Eva Harut

Eva Harut

Eva Harut lives and works in Germany. As a journalist reporting for Armenia’s GALA TV, Eva has a way with words. Burdened by the story of her great-grandmother Hripsime’s survival in the Armenian Genocide for so many years, Eva finally decided to write it down to mark the 100th Armenian Genocide Remembrance Day. In September of 2015 she published a book titled “One Week in the Rug,” based on her grandmother’s accounts. Her true calling, however, is art.
Having graduated from the State Academy of Fine Arts in Yerevan with a distinction, Eva Harut is currently doing her postgraduate studies at the Academy of Fine Arts in Dresden. Alongside her studies she gives lectures and organizes a range of projects with renowned artists. Before moving to Germany Eva spent four years at the Fine Art Academy in Gyumri, Armenia. It was in her home town of Gyumri in 2011 that she came up with the idea for her first big art project, titled “Metamorphoses.” “Life in Gyumri is not easy. Many people – and women in particular – complain about their situation while appearing incapable of doing anything to change it,” Eva says. “The project is my way of showing how other women succeeded in turning their lives around by overcoming problems and obstacles.” Eva Harut was one of the first artists to raise the issue of the status of women in Armenian society.
 
Another project organized by Eva is called “La Realtà.” Its central message is simple: our way of thinking is what creates our reality. The project was so successful that it was shown multiple times in Yerevan, Moscow and Dresden.

         Eva Harut’s “La Realtà” exhibit at the Museum of Modern Art in Yerevan, October 2014.

Shattered dreams
 
Eva’s great-grandmother Hripsime Betnesian came from an educated family in the city of Erzurum. Around 1910 she married an Armenian officer by the name of Lujs Paronian, who was deployed to the Persian front a few years later and never heard of again. “They had three daughters, three-year old Varsik and the six-month old twins Aghavni and Lusaber. In late 1914, all my great-grandmother’s seven brothers were drafted into the army. She stayed behind with her three little children, her sister Mariam and her parents,” Eva remembers.
 
“As time went by, a Turkish neighbor urged Hripsime to take her kids and leave, adding she was a fool to believe that her husband would ever return. Hripsime, however, refused to heed the warning. For her father, Hovhannes Agha, a well-known owner of a large rug store, it was even less conceivable that his Turkish customers could ever be capable of committing atrocious acts of violence against the Armenian people.”

* **Stored data entries**
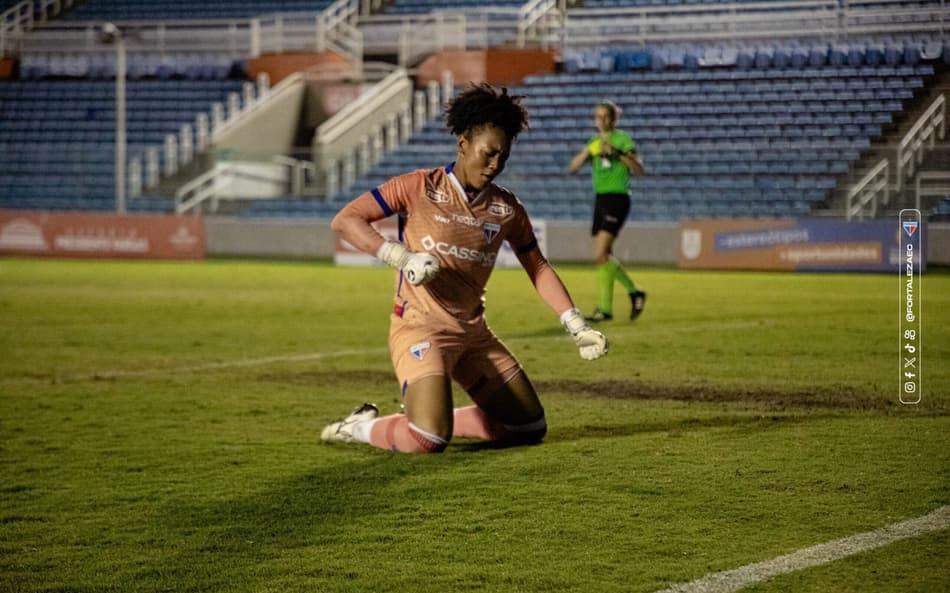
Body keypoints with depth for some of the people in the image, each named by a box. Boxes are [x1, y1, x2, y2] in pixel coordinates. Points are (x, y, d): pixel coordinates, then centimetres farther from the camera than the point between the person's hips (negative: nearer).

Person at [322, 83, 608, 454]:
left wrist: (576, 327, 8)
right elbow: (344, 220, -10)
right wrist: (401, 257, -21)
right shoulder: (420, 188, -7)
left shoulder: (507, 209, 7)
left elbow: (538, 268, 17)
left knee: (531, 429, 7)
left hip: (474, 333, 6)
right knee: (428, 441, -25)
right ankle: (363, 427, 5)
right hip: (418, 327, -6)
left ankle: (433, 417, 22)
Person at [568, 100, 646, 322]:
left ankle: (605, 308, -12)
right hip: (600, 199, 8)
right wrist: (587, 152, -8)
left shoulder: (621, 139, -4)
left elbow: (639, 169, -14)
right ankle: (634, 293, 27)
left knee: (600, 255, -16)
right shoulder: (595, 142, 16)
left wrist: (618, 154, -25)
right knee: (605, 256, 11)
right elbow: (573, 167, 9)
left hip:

* **Study questions**
**1.** According to the Eva Harut profile, in what year and in which town did Eva come up with the idea for "Metamorphoses"?
**2.** For each statement, answer yes or no based on the Eva Harut profile, and quote the words from the profile that decide it. (a) Eva published her book in September 2015. (b) Lujs Paronian returned from the Persian front. (c) Hripsime had five brothers who were drafted into the army.
**3.** Write out the Eva Harut profile between "Another project organized" and "Yerevan, October 2014.", inclusive, switching "Moscow" to "Paris".

* **Written answers**
**1.** In 2011, in her home town of Gyumri.

**2.**
(a) Yes: "In September of 2015 she published a book titled “One Week in the Rug,”"
(b) No: "was deployed to the Persian front a few years later and never heard of again"
(c) No: "all my great-grandmother’s seven brothers were drafted into the army"

**3.**
Another project organized by Eva is called “La Realtà.” Its central message is simple: our way of thinking is what creates our reality. The project was so successful that it was shown multiple times in Yerevan, Paris and Dresden.

         Eva Harut’s “La Realtà” exhibit at the Museum of Modern Art in Yerevan, October 2014.